Two big things happened in the last few days concerning podcasts and syndication.
First, Microsoft announced that RSS is going to be very deep in Longhorn guts. Since Longhorn is not near yet, I'm not terribly excited about this, but it is a sign that blogs 'n' feeds and stuff that has grown around that, is here to stay. And other OS's will get similar support, probably even before Longhorn ships. It'll be much easier to convince my mother to subscribe to news feeds and loose newspaper subscriptions.
Even more important is Apple's new iTunes with podcasting support. There are lot's of podcasting clients out there but none of them has proven to be the right one. And most of they use iTunes or Windows Media Player for syncing with devices anyway. So why not just use iTunes!?
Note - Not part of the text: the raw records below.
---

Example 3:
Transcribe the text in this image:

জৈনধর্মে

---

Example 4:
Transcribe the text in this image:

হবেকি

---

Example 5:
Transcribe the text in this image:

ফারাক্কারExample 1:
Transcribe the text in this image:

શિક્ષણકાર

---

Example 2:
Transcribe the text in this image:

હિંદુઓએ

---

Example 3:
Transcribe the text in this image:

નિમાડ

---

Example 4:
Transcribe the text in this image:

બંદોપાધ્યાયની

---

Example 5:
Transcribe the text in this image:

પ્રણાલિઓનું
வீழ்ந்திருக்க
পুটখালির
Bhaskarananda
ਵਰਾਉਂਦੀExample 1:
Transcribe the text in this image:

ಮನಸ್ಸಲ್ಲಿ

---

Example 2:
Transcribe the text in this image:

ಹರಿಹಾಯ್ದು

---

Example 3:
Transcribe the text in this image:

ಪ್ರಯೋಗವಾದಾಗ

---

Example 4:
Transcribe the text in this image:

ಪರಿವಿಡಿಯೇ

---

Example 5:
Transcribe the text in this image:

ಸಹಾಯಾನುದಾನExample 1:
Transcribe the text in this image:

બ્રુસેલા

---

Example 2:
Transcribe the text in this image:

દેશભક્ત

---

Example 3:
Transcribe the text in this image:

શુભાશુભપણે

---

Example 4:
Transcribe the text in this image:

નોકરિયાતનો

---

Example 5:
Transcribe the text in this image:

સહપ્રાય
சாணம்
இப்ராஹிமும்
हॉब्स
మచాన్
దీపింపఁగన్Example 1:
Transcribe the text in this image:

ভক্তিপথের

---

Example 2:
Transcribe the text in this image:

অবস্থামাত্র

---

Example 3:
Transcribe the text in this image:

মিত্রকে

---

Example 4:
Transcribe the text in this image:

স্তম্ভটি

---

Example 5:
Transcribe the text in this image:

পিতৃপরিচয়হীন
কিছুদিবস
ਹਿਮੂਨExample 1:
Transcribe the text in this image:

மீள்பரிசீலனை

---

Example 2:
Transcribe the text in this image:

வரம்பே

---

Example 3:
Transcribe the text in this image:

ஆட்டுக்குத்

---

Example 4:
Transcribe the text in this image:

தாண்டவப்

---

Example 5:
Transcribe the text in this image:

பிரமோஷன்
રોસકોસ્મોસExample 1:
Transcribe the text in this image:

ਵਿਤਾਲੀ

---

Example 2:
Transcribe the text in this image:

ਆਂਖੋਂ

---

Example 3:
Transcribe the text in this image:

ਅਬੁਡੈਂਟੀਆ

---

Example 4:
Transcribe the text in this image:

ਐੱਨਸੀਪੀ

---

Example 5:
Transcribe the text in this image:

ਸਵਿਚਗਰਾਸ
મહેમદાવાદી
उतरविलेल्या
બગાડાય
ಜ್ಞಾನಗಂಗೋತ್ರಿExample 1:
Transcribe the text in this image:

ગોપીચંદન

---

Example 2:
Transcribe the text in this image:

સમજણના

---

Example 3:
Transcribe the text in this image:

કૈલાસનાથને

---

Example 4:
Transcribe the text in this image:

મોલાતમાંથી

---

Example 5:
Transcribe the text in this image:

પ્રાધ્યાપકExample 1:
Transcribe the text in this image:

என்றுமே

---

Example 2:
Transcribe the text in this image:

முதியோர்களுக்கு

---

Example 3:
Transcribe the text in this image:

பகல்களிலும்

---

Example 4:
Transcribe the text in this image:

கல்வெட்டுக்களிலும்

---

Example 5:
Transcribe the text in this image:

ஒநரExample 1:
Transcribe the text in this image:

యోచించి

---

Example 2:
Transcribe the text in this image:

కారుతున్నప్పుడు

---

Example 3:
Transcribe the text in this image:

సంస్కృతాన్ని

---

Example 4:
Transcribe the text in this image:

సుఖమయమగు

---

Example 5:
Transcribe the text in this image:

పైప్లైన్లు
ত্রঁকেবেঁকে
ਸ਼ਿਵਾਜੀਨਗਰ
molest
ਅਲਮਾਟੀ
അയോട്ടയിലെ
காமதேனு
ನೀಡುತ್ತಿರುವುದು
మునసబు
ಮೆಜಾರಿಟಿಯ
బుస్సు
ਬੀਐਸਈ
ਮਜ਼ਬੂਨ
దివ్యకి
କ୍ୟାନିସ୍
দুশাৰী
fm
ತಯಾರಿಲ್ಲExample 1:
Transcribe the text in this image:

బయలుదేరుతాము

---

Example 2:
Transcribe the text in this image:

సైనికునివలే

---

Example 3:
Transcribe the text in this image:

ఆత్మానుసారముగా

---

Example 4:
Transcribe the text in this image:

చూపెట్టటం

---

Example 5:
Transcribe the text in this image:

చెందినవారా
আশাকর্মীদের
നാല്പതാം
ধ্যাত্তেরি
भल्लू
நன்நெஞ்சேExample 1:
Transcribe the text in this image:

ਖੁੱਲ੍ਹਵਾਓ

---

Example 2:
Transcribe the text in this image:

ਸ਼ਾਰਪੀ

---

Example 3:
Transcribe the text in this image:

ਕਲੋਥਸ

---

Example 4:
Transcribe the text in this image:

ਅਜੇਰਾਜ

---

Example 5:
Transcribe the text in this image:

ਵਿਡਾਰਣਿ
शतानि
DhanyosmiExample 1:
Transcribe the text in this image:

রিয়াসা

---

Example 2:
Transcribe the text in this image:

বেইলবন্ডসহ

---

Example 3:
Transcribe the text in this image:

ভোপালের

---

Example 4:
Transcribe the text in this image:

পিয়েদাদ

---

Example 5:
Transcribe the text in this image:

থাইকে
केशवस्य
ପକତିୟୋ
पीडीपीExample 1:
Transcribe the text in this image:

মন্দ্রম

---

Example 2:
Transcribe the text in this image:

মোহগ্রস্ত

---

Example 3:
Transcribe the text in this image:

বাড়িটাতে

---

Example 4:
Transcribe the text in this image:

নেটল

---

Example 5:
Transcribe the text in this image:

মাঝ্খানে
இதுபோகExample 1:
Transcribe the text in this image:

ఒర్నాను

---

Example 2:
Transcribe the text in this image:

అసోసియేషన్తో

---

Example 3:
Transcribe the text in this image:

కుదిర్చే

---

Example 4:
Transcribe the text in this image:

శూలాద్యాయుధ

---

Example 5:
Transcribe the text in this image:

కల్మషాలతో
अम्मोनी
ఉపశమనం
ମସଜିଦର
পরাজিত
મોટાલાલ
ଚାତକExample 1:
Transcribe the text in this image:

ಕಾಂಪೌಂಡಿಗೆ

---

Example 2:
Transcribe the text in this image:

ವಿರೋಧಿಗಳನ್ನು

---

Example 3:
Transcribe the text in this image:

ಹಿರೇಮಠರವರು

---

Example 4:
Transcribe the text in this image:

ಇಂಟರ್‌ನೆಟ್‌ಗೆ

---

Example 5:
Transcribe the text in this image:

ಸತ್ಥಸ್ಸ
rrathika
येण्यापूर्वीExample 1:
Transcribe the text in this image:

What's cool about iTunes is that podcasts are part of the iTunes Music Store. It's clean, it's beautiful and it's popular. It's going to bring lots of new listeners to podcasts. Apple's podcast directory is kicking other podcasting directories butts as we speak! I also like that podcast are not music files - they are separated from library so you don't end up listening to a forgotten podcast file when you shuffle.
Unfortunately, iTunes don't support Bittorent podcasts. DotNetRocks/Mondays use feed like that and Adam Curry is also going to. I can't speak for others but to me it seems to be by far the most sensible way to distribute podcasts, otherwise you burn too much bandwidth.
And this brings as to the blow that a court has brought to the podcast world via the Grokster case. I'm not much of a lawyer but this ruling definitely means that P2P software developers will think twice before doing any more work on their software. And I'm not talking about software for distributing illegal content, I don't fear for that. But it will hurt the legitimate use of P2P that is finally getting some respect.